- _Extract_
------------------------------------
Hybrid fiber network updates 19th-century campus to 21st-century hub

Hybrid fiber network updates 19th-century campus to 21st-century hub

A small New Jersey college preserves the classic appearance of its buildings while gaining the latest voice, video and data communications architecture by installing a fiber-optic backbone system

evans john

at&t Network Systems

After a careful study of its antiquated, copper-based, internal communications system, Bloomfield College, established in the 1860s as a small, private school in a New Jersey suburb, has accelerated into advanced digital communications by installing a campus-wide, fiber-optics-based network. Students, faculty and staff can now communicate by computers, facsimiles, telephones and video devices throughout the campus and on a worldwide basis.

Ten thousand feet of multimode fiber connect all 17 of the college`s administrative and academic buildings. Hardware and software configurations are underway, and the college expects to be linked to a unified, high-speed local area network and eventually to points on the wide area network.

Students returning from spring break will find that they have real-time access to most of the college`s information resources, as well as to high-speed, multimedia modem links out to dozens of other schools on the statewide university network. Access to the college library`s contents is planned to be available both on- and off-campus. Internet access is scheduled to be incorporated next.
------------------------------------
- _Collected material_
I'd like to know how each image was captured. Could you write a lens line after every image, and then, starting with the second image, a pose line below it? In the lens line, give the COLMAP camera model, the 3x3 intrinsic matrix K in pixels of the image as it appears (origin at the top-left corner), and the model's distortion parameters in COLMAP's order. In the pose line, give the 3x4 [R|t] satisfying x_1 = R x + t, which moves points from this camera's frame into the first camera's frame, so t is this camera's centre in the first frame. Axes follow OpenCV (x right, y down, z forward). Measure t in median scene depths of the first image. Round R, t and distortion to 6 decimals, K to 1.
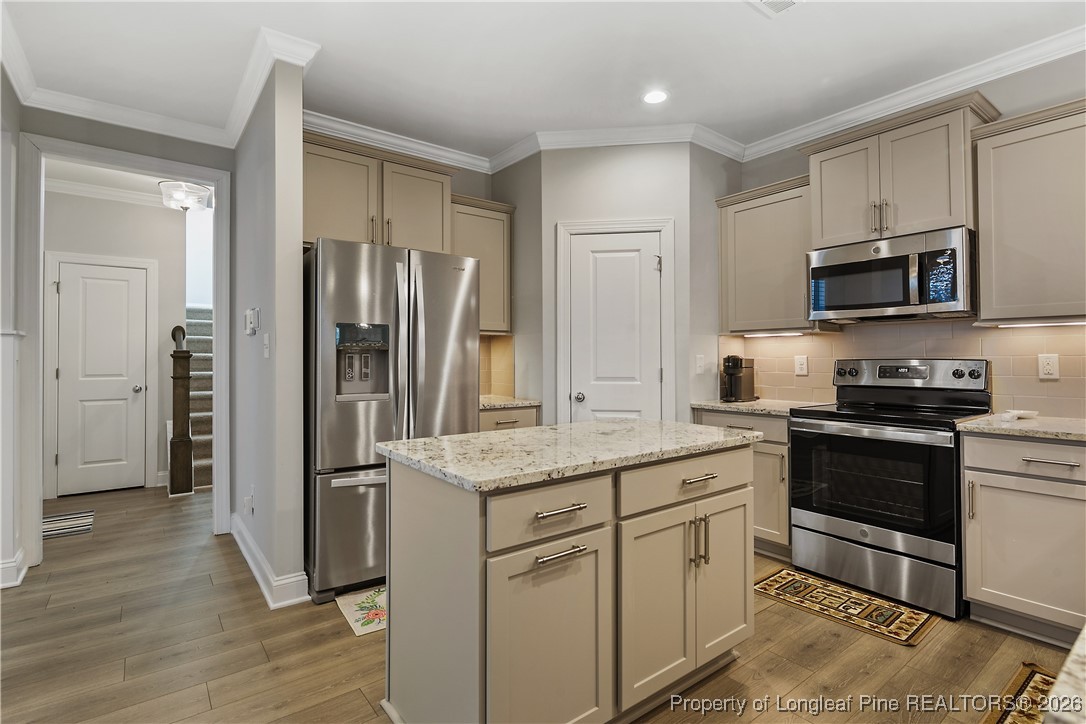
------------------------------------
- _Actions to take_
• a. Which kinds of devices does the article on Bloomfield College's fiber network say students, faculty and staff can now use to communicate throughout the campus?
• b. Carry on the article about Bloomfield College's fiber-optic network, starting after its final sentence.

- _Answers below_
• a. Computers, facsimiles, telephones and video devices.

• b.
This massive communications upgrade began in a modest way three years ago, via a small local area network that linked 15 workstations. The college`s directors and board of trustees realized that a more ambitious system was needed to provide students with a competitive educational advantage.

According to Carole Carmody, Bloomfield`s director of information technology, the college was far behind most institutions in students` communications capabilities. Consequently, instead of playing catch-up, the college decided to leapfrog to the most versatile and affordable communications system available.

Old buildings, new solutions

After considering several options and seeking advice from other colleges where similar fiber-optic networks had been installed, Bloomfield College selected an AT&T Systimax structured cabling system. The installed, campus-wide fiber-optic backbone uses multimode fiber. All of the horizontal runs within the buildings consist of Category 5 unshielded, twisted-pair copper wire and associated components.

The communications system consists of remote hubs tied together around a multigigabit enterprise hub and a multiprotocol router from Bay Networks. The network design, the hybrid fiber/copper-cable installation and the turnkey project management were provided by AT&T Network Systems.

Retrofitting a century-old campus was no simple task. Bloomfield College was founded in 1868, four years before Bell`s first telephone and nine years before Edison`s electric lightbulb. The thick plaster walls in some buildings were ill-suited for emplacing raceways. Similarly, solid stone floors ruled out short, point-to-point horizontal cabling routes. Moreover, the town of Bloomfield prohibited underground cable routing. Consequently, aerial-cable connections had to be made among the campus buildings.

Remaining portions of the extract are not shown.